Giving – New Applications
Giving is the act, the intention, and the culture around being charitable. The blockchain can play a role here, just as long as it can inspire a more meaningful narrative around the tech rather than the allure of the potential gains of cryptocurrency.
2022 is going to see some new applications for this tech in the nonprofit space and the start of ‘what could be’ rather than ‘what if’ discussions.
Giving cryptocurrency as mentioned above is, “easy” in the greater scheme of things, there is a real necessity here to ensure the blockchain and its boundless opportunities aren’t lost in the shadow of it’s more widely known application.
I feel 2022 is going to be the year of the token and an understanding of the notable difference between tokens and coins and what they represent. While crypto coins are essentially digital versions of money, tokens can stand for assets or deeds. You can buy tokens with coins, but some tokens can carry more value than any of them. For example, a company’s share.

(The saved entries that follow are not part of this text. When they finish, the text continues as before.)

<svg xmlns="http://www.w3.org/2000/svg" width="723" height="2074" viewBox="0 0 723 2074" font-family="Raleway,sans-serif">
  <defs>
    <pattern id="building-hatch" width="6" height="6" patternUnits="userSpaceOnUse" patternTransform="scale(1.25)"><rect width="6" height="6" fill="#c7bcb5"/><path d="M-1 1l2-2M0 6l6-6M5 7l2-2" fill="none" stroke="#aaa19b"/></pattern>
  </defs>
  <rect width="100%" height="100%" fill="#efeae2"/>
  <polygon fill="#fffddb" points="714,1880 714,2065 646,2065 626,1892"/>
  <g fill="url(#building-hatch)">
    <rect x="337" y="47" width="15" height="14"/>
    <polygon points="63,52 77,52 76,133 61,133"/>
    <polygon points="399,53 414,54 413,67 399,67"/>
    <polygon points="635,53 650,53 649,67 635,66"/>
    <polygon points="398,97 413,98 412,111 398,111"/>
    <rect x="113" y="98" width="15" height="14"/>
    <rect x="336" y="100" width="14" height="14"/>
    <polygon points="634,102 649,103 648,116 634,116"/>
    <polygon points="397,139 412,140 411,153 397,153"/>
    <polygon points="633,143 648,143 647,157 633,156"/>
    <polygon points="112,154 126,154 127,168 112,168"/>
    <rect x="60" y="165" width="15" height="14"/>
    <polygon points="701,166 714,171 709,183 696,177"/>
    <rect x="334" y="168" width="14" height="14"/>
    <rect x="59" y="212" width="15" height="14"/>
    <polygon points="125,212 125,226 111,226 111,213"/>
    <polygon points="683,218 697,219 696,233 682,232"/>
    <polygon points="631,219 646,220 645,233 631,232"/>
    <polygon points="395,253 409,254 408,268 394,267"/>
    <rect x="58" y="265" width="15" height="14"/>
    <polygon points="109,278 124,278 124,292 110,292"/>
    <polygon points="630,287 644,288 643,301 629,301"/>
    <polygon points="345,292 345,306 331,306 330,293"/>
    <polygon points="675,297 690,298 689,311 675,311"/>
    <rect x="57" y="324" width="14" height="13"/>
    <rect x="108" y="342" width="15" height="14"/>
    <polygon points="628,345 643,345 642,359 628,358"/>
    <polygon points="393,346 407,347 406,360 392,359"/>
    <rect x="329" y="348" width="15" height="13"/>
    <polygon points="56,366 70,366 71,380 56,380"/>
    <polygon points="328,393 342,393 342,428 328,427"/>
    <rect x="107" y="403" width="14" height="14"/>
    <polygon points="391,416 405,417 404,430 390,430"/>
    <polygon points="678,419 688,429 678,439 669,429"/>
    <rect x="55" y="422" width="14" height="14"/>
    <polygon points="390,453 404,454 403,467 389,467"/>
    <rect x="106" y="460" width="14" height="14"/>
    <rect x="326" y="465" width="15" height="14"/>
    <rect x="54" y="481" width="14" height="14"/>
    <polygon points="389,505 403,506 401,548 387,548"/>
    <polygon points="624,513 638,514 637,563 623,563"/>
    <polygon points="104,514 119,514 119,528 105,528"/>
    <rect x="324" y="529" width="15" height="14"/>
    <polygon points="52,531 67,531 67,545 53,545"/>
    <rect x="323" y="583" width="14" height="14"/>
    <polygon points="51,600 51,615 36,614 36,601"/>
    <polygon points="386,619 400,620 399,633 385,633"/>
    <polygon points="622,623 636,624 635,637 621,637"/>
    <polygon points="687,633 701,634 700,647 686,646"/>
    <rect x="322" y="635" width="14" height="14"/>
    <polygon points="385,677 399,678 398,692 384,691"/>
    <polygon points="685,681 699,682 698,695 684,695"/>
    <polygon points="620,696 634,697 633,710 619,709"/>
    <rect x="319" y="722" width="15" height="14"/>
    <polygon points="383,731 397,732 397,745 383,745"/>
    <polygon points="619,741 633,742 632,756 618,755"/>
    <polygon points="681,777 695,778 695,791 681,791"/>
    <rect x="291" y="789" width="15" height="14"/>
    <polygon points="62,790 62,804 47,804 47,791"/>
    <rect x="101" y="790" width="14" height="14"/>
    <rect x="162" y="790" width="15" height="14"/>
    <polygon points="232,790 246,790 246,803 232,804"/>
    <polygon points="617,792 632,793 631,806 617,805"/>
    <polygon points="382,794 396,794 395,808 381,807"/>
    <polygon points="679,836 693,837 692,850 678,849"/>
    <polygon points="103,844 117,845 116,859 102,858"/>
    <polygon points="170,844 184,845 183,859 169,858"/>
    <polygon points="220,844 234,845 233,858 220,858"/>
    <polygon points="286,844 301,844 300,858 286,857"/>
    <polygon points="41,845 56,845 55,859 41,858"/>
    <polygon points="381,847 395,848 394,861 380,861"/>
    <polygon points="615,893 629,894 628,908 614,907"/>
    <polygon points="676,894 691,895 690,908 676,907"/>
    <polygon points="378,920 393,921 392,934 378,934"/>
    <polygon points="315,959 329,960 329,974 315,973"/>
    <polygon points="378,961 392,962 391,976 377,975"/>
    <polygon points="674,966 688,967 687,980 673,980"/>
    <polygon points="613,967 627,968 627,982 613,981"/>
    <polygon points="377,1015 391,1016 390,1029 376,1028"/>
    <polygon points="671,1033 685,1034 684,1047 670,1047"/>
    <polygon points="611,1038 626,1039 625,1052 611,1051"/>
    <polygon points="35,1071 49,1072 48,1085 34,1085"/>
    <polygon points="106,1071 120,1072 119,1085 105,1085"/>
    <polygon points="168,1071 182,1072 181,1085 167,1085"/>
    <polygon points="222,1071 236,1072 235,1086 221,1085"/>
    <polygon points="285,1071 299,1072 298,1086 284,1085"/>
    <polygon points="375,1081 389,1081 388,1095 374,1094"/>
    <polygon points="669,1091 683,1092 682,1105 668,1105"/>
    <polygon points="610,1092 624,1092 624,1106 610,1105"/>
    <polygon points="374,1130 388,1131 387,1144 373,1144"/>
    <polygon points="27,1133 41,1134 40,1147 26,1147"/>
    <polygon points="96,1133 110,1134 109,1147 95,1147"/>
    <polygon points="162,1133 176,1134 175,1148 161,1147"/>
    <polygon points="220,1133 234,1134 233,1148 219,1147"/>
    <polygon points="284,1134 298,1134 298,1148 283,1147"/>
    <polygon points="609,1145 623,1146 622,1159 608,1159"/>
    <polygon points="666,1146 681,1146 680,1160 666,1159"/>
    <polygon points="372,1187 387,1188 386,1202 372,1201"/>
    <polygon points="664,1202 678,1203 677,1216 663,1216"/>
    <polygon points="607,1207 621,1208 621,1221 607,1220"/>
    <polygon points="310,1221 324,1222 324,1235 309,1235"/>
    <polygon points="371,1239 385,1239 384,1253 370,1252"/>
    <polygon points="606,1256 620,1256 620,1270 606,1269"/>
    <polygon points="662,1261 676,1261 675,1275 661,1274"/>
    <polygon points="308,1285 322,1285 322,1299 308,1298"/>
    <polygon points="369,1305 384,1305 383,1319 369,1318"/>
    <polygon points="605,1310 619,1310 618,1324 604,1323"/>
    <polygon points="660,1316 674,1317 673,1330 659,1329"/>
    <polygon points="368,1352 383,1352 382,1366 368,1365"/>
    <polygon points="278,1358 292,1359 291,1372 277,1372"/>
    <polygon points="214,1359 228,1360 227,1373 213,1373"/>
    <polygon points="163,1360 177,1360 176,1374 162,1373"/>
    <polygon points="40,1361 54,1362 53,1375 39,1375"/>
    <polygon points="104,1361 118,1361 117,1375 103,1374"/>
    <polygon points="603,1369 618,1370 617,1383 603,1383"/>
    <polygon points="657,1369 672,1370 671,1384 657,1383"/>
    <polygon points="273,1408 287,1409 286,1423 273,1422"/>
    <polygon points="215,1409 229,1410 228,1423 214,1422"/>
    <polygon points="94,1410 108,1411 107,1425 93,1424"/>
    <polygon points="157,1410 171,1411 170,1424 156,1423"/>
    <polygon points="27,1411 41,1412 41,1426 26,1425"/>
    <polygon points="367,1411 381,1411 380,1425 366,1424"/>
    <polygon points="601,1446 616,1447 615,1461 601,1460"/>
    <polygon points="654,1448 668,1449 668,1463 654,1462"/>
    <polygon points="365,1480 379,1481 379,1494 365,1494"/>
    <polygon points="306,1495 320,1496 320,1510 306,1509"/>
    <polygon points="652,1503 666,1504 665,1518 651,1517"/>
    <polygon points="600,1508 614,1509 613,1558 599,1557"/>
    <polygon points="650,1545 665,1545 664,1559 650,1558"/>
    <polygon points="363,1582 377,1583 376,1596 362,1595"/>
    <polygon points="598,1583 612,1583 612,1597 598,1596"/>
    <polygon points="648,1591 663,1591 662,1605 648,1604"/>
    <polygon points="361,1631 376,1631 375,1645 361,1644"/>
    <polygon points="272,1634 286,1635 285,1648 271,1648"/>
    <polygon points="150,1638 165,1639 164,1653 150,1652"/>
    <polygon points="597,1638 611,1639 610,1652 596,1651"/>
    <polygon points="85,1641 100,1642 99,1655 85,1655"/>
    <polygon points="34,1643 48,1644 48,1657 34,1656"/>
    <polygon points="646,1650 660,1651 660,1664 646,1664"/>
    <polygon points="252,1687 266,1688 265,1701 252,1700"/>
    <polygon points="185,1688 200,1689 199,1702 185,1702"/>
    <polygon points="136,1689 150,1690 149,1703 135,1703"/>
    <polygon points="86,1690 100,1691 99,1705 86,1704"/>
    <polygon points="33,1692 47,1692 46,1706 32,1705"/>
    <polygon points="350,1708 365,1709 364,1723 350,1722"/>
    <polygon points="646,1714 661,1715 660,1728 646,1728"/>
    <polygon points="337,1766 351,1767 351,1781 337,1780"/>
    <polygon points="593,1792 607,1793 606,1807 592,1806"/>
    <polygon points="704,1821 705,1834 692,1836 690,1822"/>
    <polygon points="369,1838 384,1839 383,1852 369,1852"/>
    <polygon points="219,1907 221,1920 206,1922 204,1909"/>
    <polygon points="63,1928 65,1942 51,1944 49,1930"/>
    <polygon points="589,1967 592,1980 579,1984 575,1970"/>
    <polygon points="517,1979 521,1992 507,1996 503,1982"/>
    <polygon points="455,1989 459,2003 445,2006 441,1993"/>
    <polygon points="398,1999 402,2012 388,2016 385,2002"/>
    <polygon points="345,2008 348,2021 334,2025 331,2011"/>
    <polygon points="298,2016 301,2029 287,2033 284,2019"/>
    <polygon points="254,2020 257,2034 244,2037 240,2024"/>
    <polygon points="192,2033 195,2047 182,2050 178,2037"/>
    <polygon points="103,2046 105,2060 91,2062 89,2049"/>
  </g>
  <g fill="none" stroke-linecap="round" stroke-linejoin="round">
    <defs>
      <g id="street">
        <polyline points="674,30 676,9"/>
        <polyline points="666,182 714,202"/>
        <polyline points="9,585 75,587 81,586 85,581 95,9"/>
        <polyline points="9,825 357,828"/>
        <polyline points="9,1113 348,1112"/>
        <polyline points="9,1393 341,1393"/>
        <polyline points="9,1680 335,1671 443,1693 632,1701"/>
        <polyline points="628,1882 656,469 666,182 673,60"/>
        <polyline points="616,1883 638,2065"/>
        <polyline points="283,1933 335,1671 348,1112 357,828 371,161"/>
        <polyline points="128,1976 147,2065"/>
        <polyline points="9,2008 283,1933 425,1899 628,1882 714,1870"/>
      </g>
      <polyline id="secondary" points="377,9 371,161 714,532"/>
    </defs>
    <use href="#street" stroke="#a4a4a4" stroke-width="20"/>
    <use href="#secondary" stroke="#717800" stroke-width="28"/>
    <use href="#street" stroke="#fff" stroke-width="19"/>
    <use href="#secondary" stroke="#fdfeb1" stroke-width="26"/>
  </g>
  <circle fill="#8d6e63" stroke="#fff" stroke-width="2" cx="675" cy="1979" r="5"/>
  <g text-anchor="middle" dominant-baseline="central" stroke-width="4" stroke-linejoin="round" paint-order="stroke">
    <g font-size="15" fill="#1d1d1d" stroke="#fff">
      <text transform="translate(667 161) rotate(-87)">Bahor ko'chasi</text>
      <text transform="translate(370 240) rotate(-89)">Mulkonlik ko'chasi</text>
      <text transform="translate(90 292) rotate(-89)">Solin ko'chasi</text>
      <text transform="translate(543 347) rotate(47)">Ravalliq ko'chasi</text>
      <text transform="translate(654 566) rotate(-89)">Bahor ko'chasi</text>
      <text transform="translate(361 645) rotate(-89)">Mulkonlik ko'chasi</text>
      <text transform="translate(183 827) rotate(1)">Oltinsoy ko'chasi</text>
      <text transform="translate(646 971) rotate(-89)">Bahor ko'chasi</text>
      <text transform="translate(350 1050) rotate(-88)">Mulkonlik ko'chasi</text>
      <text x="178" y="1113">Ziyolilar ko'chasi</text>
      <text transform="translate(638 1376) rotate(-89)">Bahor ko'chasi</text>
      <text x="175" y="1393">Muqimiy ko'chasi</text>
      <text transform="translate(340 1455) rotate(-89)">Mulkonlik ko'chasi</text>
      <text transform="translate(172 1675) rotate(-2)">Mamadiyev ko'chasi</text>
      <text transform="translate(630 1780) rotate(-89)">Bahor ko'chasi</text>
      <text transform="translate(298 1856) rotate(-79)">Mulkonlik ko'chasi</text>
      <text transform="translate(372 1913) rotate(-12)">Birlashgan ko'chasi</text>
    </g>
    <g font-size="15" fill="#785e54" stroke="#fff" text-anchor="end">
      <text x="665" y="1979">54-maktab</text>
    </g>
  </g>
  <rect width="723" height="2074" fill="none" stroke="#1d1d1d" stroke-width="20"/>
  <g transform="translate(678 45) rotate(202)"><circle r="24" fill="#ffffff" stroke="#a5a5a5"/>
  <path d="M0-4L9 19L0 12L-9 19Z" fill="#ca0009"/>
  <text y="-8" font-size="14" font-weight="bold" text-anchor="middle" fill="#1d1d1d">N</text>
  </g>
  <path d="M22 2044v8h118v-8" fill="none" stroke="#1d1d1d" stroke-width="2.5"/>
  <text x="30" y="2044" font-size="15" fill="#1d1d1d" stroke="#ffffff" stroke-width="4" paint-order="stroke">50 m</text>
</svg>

And we are already starting to see what this might look like…
The Thoughts and Prayers Foundation (a quirky/clever moniker on a now widely politicized action (or lack thereof), is creating two new cryptographic tokens as part of the Thoughts And Prayers System. These new tokens are the Thoughts And Prayers (TAP) token and the Thoughts And Prayers Wish (Wish or TAPw) token. They are tangible, accessible, transparent and non-denominational crypto tokens, for folks to send their TAP to where they are needed – and essentially track their social impact.
This is typically where I would also talk about the potential for smart contracts too but I’ll be lifting up the advancement of these blockchain offerings in my grant making predictions article that will be out soon and form part of this series of tech predictions for the year ahead.
2022 is going to be a positive year of growth for cryptocurrency and blockchain technology from an impact, narrative and adoption standpoint, yet it has a long way to go. But to that point I wanted to acknowledge that organizations such as Silicon Valley Community Foundation, Square, and UNICEF are advancing grant programs in this space.
I’ve never used fruit as my final analogy for an article before, but the question is, is 2022 going to be the year that sets the stage for a new wave of philanthropic giving where gifts are more like the Pineapple Fund, which in 2018 saw an anonymous donor gift $55 million to sixty nonprofit groups via Reddit. Gifts ranged from $50,000 all the way to $5 million and included the ACLU, charity: water, and Pencils of Promise, to name but a few.
Or will it be more like the Banana Fund, which was found to be a crypto-crowdfunding Ponzi scheme? Ok, that last reference wasn’t fair, but it just goes to show what can happen if the sector doesn’t truly understand the tech and is looking at raising funds over building lasting donor relationships that will deliver real long term-impact.